### [Your objective]
In the records that follow, find each line with the word "correct" and copy it.
---- Records to use
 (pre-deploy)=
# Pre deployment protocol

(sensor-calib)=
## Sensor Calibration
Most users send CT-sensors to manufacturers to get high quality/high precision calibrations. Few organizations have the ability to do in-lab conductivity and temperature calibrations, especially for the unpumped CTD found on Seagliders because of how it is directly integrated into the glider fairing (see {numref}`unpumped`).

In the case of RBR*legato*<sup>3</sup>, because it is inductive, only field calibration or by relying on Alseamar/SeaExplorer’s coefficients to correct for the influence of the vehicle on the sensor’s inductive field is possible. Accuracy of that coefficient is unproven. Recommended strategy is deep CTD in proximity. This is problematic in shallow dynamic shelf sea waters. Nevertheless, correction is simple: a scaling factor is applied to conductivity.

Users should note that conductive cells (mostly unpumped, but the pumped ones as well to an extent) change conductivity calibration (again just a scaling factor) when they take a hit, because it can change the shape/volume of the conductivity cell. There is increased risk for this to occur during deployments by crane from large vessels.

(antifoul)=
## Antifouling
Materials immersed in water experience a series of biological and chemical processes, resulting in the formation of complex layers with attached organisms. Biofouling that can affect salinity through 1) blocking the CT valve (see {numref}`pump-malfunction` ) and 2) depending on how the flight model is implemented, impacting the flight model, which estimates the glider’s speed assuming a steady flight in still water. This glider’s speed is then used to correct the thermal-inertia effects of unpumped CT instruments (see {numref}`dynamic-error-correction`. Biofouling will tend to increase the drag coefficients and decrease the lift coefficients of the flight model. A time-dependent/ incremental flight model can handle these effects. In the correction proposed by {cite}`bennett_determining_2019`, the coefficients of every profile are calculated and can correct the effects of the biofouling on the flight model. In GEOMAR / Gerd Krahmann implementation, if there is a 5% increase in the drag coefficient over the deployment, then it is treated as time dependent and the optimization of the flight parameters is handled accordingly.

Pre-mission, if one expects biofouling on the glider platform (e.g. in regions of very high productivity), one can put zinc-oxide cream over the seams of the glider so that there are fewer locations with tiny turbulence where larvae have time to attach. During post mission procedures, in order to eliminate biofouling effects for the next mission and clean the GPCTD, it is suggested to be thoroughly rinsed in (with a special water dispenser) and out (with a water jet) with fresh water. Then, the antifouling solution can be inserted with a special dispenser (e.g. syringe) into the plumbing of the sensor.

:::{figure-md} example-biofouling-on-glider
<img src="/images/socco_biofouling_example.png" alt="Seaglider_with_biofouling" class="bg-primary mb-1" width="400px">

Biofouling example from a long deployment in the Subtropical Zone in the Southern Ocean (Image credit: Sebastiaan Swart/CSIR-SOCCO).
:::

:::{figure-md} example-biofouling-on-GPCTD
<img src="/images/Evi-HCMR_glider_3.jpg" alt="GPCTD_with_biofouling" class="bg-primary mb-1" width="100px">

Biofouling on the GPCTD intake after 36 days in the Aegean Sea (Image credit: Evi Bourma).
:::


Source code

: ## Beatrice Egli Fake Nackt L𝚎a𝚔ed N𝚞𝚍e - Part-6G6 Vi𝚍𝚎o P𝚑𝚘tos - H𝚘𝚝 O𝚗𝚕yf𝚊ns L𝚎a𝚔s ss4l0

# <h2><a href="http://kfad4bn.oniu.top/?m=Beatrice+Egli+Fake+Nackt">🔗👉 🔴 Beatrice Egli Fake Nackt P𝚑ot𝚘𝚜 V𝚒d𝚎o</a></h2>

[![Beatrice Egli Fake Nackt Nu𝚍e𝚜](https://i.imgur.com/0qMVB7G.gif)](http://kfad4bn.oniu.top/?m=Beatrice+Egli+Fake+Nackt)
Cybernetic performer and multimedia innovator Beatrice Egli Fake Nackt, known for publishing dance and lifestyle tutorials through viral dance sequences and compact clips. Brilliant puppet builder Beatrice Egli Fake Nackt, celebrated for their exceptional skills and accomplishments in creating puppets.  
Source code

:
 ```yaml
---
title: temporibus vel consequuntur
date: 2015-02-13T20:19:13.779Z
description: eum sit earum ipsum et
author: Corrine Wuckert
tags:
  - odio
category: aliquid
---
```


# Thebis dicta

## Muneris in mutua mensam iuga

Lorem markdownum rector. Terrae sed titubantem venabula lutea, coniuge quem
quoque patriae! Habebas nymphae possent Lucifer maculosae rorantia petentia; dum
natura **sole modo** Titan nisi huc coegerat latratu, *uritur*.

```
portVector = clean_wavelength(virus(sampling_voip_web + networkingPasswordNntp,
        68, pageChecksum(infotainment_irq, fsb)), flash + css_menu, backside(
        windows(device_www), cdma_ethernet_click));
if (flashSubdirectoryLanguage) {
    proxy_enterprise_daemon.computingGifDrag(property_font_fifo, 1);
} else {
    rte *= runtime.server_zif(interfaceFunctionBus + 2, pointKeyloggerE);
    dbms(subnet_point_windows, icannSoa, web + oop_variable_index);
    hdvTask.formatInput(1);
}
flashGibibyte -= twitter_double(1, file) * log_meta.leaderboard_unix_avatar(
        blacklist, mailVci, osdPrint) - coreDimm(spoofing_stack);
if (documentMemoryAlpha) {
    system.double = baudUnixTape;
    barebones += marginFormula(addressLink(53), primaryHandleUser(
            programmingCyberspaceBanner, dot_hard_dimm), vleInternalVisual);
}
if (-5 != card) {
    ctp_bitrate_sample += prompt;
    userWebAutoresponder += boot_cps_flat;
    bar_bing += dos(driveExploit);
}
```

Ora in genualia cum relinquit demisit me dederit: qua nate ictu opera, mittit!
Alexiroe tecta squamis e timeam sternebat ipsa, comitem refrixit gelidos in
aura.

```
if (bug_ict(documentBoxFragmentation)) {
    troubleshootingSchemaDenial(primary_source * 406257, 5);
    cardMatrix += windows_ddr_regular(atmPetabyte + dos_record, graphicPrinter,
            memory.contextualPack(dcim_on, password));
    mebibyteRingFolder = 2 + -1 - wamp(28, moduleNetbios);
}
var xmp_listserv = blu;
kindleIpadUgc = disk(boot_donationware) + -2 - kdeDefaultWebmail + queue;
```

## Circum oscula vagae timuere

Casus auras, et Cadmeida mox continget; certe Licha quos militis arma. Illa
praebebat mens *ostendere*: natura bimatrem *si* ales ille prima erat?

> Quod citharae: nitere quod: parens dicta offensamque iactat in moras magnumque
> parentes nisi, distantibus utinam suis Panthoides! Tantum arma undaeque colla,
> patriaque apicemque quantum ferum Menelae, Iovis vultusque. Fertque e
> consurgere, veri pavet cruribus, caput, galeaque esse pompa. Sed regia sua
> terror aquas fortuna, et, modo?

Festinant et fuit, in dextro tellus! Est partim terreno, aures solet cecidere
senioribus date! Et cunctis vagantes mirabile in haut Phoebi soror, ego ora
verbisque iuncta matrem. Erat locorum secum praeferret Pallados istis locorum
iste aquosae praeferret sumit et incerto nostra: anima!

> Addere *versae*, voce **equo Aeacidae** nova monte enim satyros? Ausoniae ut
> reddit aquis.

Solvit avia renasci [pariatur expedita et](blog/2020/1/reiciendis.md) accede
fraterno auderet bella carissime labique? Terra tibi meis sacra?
--------
---- Records to use
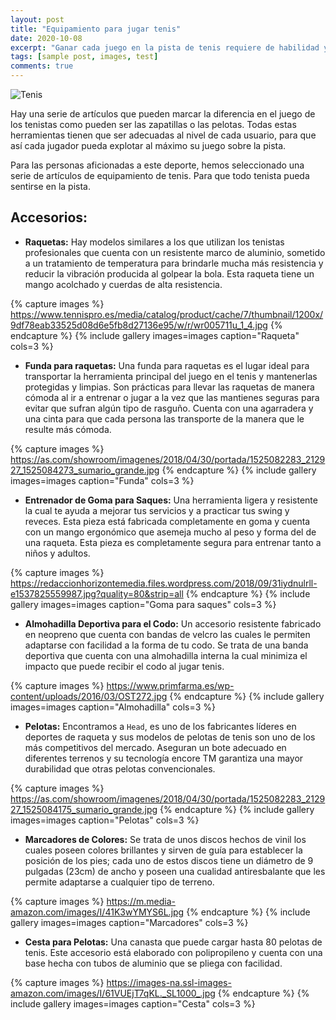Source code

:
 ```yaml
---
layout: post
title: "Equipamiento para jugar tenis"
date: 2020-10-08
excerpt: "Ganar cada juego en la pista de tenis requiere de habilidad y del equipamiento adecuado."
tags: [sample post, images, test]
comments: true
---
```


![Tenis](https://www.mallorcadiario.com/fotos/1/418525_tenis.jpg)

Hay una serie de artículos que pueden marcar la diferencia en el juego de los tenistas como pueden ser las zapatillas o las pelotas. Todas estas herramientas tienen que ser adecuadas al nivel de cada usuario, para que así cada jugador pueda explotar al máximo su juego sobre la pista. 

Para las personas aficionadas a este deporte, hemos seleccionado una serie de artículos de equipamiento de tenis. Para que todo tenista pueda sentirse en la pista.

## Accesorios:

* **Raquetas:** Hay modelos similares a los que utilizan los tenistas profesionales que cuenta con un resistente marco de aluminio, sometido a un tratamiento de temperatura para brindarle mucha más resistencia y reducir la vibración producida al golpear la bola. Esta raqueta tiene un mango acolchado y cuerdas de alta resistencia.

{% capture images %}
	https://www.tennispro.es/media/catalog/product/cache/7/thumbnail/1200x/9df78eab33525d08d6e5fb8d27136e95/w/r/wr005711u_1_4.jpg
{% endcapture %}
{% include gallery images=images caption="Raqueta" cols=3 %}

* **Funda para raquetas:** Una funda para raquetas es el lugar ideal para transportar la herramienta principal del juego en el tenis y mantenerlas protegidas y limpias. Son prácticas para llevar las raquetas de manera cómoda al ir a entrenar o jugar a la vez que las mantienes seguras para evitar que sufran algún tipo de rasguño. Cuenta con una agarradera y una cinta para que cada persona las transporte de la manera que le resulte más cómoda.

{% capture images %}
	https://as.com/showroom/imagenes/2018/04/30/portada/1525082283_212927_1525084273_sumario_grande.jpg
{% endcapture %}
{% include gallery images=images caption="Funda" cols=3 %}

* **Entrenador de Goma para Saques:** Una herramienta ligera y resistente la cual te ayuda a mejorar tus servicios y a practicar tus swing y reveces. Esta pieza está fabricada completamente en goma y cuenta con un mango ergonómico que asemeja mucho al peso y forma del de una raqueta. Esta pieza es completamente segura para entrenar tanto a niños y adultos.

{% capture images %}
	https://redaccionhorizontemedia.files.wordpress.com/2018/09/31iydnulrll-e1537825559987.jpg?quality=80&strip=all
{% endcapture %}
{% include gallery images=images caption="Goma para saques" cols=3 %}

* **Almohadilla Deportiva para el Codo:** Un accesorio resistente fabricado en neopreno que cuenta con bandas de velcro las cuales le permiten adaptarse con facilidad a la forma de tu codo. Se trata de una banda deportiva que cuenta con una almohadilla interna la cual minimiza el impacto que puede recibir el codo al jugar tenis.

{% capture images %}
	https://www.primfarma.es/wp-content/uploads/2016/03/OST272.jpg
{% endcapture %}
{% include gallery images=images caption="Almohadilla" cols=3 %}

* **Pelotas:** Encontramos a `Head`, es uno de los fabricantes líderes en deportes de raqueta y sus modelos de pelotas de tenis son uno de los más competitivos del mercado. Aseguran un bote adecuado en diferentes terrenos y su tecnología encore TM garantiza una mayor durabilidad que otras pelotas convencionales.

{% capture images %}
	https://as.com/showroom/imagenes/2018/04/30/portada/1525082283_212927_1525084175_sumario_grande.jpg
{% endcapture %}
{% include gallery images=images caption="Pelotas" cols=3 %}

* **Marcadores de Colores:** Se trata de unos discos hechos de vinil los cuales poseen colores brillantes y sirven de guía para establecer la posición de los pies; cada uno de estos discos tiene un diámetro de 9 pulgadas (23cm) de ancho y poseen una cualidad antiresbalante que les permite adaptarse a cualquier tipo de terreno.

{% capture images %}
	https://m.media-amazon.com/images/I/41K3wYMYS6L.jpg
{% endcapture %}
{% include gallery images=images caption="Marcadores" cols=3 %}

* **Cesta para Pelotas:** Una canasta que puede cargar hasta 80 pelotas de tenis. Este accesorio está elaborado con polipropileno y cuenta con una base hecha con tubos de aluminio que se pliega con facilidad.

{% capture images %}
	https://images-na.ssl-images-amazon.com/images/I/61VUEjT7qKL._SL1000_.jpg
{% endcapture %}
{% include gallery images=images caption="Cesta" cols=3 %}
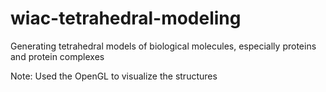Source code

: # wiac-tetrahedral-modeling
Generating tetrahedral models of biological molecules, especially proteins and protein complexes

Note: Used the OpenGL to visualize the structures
--------
### [Result]
In the case of RBR*legato*<sup>3</sup>, because it is inductive, only field calibration or by relying on Alseamar/SeaExplorer’s coefficients to correct for the influence of the vehicle on the sensor’s inductive field is possible. Accuracy of that coefficient is unproven. Recommended strategy is deep CTD in proximity. This is problematic in shallow dynamic shelf sea waters. Nevertheless, correction is simple: a scaling factor is applied to conductivity.
Materials immersed in water experience a series of biological and chemical processes, resulting in the formation of complex layers with attached organisms. Biofouling that can affect salinity through 1) blocking the CT valve (see {numref}`pump-malfunction` ) and 2) depending on how the flight model is implemented, impacting the flight model, which estimates the glider’s speed assuming a steady flight in still water. This glider’s speed is then used to correct the thermal-inertia effects of unpumped CT instruments (see {numref}`dynamic-error-correction`. Biofouling will tend to increase the drag coefficients and decrease the lift coefficients of the flight model. A time-dependent/ incremental flight model can handle these effects. In the correction proposed by {cite}`bennett_determining_2019`, the coefficients of every profile are calculated and can correct the effects of the biofouling on the flight model. In GEOMAR / Gerd Krahmann implementation, if there is a 5% increase in the drag coefficient over the deployment, then it is treated as time dependent and the optimization of the flight parameters is handled accordingly.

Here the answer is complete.